Start Dataset rows

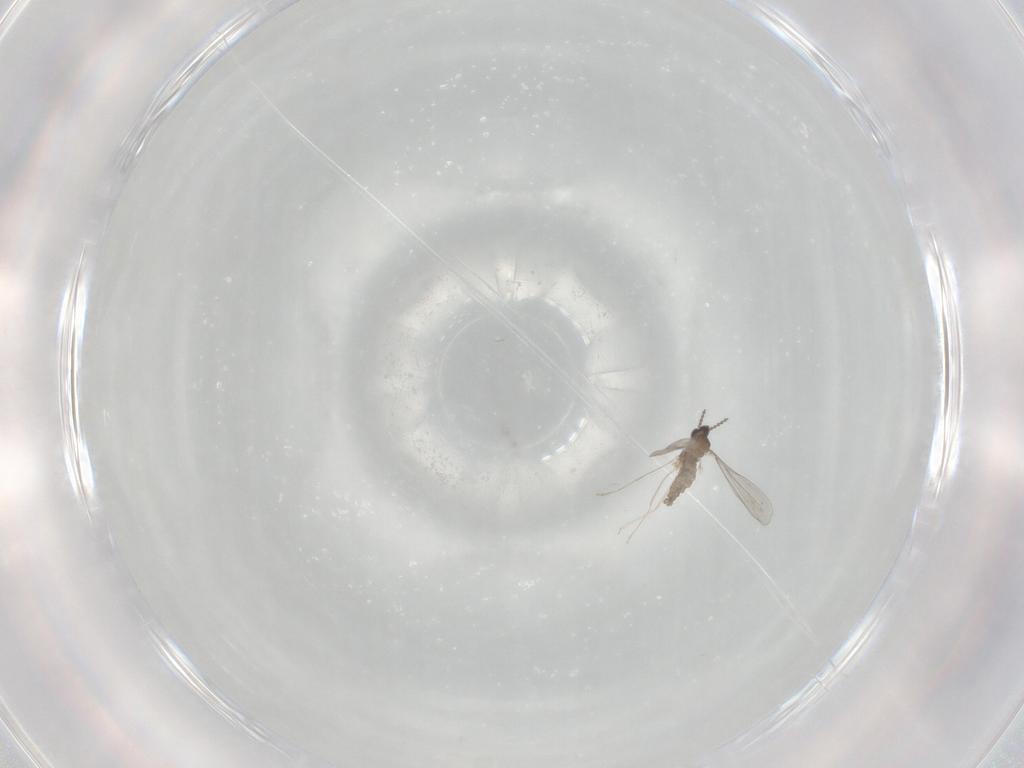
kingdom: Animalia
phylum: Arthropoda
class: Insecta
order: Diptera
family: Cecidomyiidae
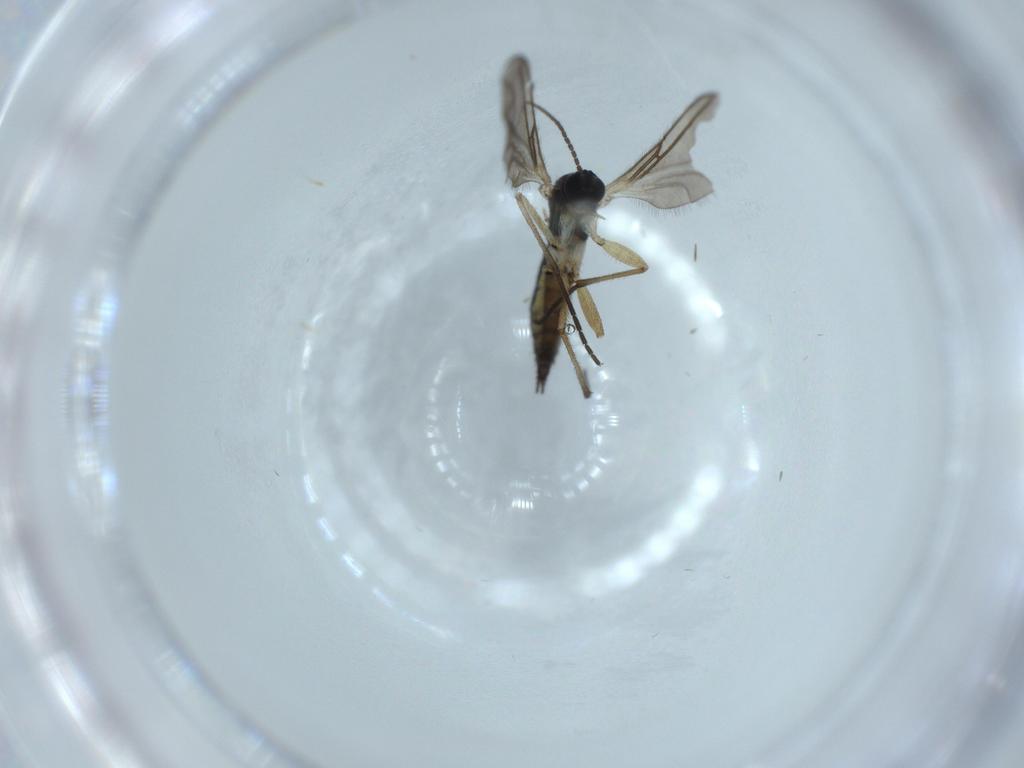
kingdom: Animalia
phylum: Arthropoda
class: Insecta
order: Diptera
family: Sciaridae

End Dataset rows
Start Dataset rows

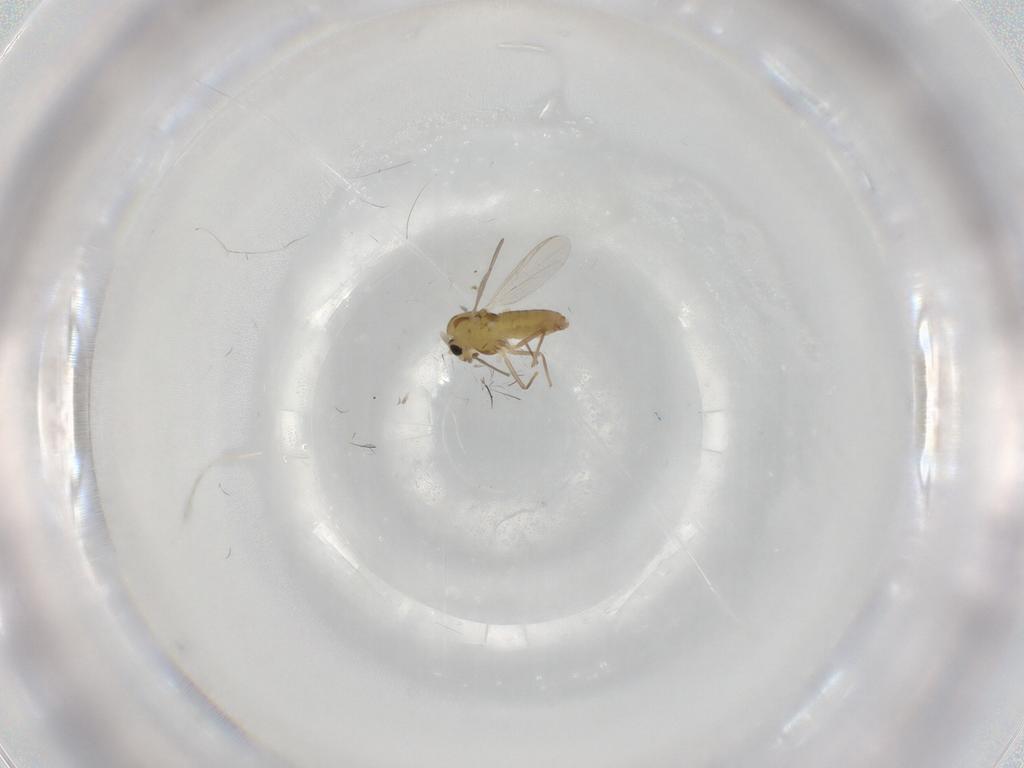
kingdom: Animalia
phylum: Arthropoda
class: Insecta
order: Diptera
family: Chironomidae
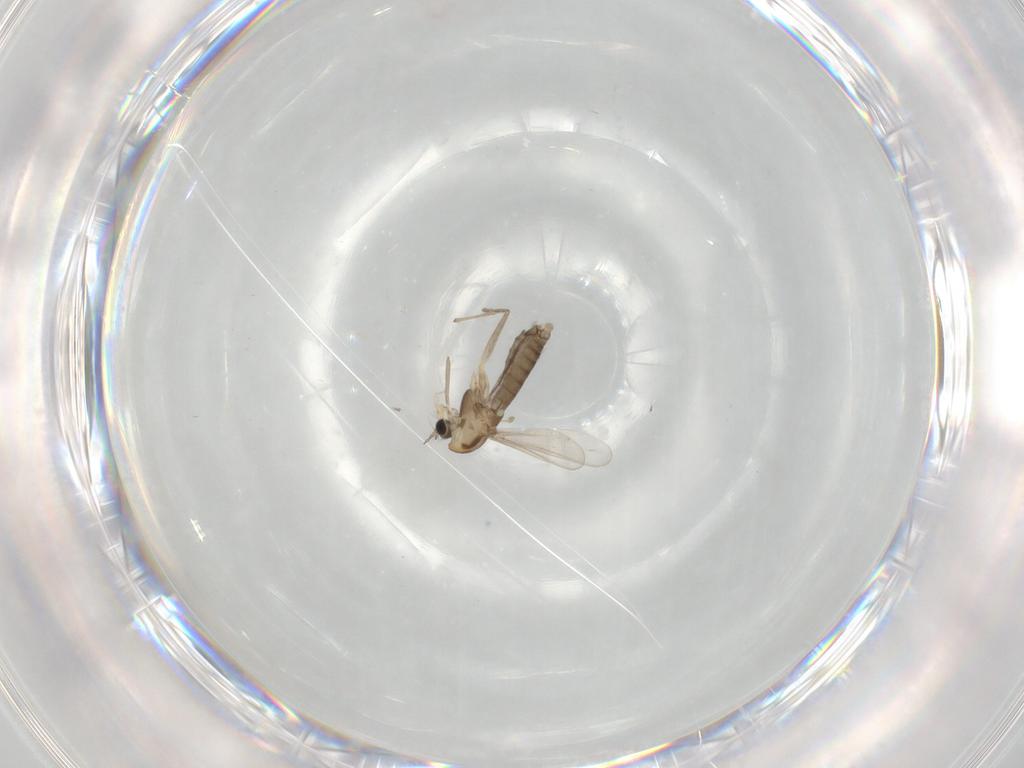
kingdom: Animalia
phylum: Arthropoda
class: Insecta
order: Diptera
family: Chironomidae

End Dataset rows
Start Dataset rows

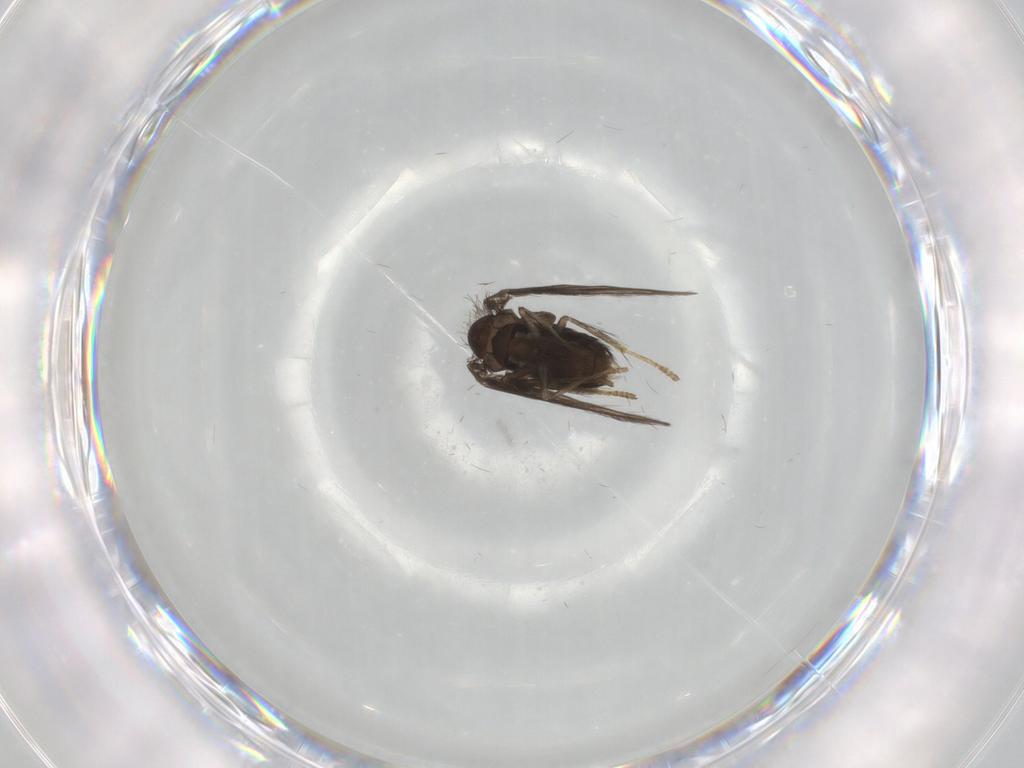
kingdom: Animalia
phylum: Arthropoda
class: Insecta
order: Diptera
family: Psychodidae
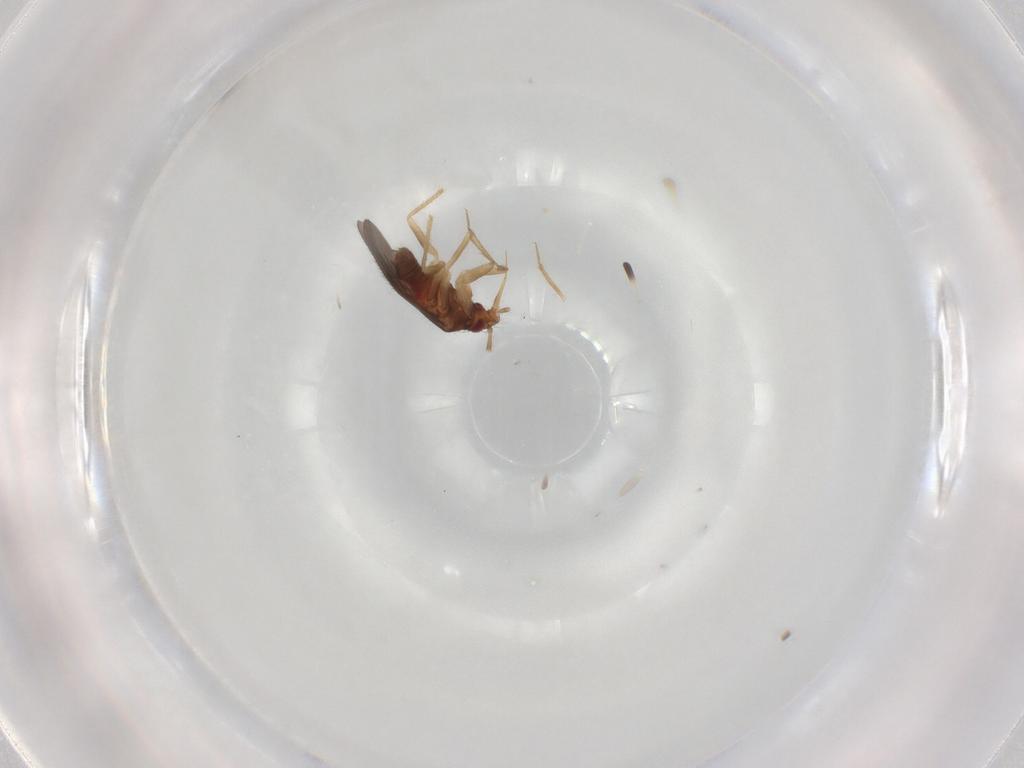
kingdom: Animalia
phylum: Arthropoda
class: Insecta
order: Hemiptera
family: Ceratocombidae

End Dataset rows

> _Brief_
Please count the lines in the rows above that contain the string "family", treating uppercase and lowercase as different, and reply with only the number.

> _Solved problem_
6